Stored data entries:

◇ ◇ ◇ ◇

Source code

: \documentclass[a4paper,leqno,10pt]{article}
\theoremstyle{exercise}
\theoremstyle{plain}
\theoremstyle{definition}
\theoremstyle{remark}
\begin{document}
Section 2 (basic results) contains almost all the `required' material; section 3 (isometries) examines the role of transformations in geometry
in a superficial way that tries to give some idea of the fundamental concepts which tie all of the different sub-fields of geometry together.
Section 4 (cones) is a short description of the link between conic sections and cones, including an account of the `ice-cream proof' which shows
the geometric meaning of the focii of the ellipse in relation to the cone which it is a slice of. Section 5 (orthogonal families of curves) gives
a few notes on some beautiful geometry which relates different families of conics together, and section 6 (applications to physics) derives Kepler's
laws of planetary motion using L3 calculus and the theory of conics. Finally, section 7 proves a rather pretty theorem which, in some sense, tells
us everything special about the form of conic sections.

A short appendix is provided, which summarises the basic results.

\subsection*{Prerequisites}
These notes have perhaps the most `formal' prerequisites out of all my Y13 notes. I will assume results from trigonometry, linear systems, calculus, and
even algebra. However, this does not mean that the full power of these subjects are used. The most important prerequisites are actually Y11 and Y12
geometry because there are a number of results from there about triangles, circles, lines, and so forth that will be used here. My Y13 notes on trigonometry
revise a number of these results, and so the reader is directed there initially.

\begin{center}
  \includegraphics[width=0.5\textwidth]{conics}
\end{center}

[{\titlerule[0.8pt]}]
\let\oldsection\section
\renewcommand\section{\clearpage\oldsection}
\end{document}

◇ ◇ ◇ ◇

**PROBLEM TO SOLVE:**
Provide the number of lines above in which the word "there" appears, with no further words.

**EXERCISE SOLUTION:**
2